### REQUIRED ACTIONS:
- 1) In the Xe3 article, how many threads can an Xe3 XVE run concurrently?
- 2) Duplicate a passage from the Xe3 article: begin at the words "XVE Changes" and stop after the words "to hide latency.".

Looking Ahead at Intel’s Xe3 GPU Architecture
Examining software changes for hints on what Intel's next GPU architecture may bring
Intel’s foray into high performance graphics has enjoyed impressive progress over the past few years, and the company is not letting up on the gas. Tom Peterson from Intel has indicated that Xe3 hardware design is complete, and software work is underway. Some of that software work is visible across several different open source repositories, offering a preview of what’s to come.
GPU Organization: Larger Render Slices?
Modern GPUs are built from a hierarchy of subdivision levels, letting them scale to hit different performance, power and price targets. A shader program running on an Intel GPU can check where it’s running by reading the low bits of the sr0
(state register 0) architectural register.
sr0
topology bits on Xe3 have a different layout1. Xe Cores within a Render Slice are enumerated with four bits, up from two in prior generations. Thus Xe3’s topology bits would be able to handle a Render Slice with up to 16 Xe Cores. Prior Xe generations could only have four Xe Cores per Render Slice, and often went right up to that. The B580 and A770 both placed four Xe Cores in each Render Slice.
Having enough bits to describe a certain configuration doesn’t mean Intel will ship something that big. Xe did use its maximum 32 core, 4096 lane setup in the Arc A770. However, Xe2 maxed out at 20 cores and 2560 lanes with the Arc B580. Xe2’s sr0
format could theoretically enumerate 16 slices. Giving each slice the maximum of 4 Xe Cores would make a 64 Xe Core GPU with 8192 FP32 lanes. Obviously the B580 doesn’t get anywhere near that.

Xe3 goes even further. Maxing out all the topology enumeration bits would result in a ludicrously large 256 Xe Core configuration with 32768 FP32 lanes. That’s even larger than Nvidia’s RTX 5090, which “only” has 21760 FP32 lanes. Intel has been focusing on the midrange segment for a while, and I doubt we’ll see anything that big.
Instead, I think Intel wants more flexibility to scale compute power independently of fixed function hardware like ROPs and rasterizers. AMD and Nvidia’s SAs and GPCs all pack a lot more than four cores. For example, the RX 6900XT’s Shader Engines each have 10 WGPs. Nvidia’s RTX 4090 puts eight SMs in each GPC. GPUs have become more compute-heavy over time, as games use more complex shader programs. Intel seems to be following the same trend.
XVE Changes
Xe Vector Engines (XVEs) execute shader programs on Intel GPUs. They use a combination of vector-level and thread-level parallelism to hide latency.
Higher Occupancy, Increased Parallelism
Xe3 XVEs can run 10 threads concurrently, up from eight in prior generations. Like SMT on a CPU, tracking multiple threads helps a XVE hide latency using thread level parallelism. If one thread stalls, the XVE can hopefully find an un-stalled thread to issue instructions from. Active thread count is also referred to as thread occupancy. 100% occupancy on a GPU would be analogous to 100% utilization in Windows Task Manager. Unlike CPU SMT implementations, GPU occupancy can be limited by register file capacity.

[Absolute pixel coordinates]
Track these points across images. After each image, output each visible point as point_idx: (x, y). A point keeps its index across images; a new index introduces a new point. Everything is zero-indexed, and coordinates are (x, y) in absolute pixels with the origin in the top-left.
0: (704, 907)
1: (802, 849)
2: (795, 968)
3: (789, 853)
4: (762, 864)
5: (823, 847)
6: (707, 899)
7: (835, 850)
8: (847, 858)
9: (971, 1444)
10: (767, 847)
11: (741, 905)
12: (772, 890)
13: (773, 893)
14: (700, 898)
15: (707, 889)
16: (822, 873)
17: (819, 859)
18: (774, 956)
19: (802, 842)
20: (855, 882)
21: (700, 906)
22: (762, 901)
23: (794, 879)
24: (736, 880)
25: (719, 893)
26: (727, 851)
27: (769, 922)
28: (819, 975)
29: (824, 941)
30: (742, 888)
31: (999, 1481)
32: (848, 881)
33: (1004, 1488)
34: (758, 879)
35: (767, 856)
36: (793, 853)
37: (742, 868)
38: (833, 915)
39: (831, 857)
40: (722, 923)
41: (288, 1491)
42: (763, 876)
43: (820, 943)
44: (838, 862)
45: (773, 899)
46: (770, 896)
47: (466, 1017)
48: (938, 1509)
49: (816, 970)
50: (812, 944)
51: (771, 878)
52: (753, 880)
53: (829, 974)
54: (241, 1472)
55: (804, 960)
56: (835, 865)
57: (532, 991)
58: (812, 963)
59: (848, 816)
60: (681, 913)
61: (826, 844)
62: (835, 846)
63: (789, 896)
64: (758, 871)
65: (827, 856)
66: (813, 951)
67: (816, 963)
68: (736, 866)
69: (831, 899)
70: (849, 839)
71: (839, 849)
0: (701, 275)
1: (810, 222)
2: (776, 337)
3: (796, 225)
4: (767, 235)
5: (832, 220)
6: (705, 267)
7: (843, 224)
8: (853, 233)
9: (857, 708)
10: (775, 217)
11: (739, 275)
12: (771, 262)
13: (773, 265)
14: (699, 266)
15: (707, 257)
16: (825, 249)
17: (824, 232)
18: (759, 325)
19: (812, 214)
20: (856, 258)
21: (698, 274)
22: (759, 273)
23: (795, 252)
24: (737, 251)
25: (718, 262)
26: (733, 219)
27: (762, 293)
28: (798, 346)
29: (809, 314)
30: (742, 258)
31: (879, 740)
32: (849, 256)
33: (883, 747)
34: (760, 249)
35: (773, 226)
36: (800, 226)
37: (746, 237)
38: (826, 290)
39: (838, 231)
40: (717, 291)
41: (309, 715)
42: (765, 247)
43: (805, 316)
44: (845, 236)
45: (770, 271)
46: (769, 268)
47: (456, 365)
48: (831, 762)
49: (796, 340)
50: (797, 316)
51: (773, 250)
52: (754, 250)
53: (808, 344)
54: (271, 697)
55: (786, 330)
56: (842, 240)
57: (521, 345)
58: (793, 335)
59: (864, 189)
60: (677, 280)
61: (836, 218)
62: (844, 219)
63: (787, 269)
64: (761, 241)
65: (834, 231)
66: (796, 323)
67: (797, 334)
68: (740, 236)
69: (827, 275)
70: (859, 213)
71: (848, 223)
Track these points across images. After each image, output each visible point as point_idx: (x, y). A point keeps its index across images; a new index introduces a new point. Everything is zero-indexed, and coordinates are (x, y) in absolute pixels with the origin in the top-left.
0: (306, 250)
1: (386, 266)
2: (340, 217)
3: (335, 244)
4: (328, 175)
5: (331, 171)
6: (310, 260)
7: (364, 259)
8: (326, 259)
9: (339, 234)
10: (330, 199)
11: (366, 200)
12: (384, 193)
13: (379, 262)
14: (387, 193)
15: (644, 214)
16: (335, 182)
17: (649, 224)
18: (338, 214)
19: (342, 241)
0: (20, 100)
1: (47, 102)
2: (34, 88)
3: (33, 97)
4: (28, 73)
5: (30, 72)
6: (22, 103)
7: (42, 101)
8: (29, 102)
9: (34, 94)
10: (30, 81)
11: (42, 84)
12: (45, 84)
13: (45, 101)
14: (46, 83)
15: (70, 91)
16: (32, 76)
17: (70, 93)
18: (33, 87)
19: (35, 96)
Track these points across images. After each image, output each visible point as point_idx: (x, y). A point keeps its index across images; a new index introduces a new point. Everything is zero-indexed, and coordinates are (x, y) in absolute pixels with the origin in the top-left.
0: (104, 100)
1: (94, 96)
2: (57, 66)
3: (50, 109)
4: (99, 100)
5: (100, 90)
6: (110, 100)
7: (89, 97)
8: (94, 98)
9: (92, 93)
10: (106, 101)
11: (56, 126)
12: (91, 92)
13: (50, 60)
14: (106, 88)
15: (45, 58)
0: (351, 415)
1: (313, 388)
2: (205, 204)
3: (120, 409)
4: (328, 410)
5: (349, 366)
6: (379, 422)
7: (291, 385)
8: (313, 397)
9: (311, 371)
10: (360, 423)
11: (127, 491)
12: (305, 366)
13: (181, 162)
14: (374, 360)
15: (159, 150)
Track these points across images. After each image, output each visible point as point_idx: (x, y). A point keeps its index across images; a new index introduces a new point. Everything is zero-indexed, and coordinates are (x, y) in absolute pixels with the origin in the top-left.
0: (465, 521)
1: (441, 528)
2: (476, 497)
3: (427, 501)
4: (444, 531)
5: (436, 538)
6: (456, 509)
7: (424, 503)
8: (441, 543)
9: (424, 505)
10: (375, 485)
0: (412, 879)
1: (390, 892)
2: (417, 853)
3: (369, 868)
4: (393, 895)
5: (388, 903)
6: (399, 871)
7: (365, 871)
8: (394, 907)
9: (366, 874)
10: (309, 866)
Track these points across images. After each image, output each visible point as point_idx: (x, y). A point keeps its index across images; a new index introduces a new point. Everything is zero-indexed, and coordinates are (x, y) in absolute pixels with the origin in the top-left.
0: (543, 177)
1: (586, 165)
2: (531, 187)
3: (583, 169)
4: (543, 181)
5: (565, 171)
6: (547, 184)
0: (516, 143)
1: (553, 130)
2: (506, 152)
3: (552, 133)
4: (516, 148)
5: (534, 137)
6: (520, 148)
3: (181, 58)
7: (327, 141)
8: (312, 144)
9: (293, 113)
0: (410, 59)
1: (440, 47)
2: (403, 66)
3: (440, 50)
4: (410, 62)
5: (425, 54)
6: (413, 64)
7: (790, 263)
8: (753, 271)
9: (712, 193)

### EXPECTED OUTPUTS:
- 1) Ten threads, up from eight in prior generations.

- 2)
XVE Changes
Xe Vector Engines (XVEs) execute shader programs on Intel GPUs. They use a combination of vector-level and thread-level parallelism to hide latency.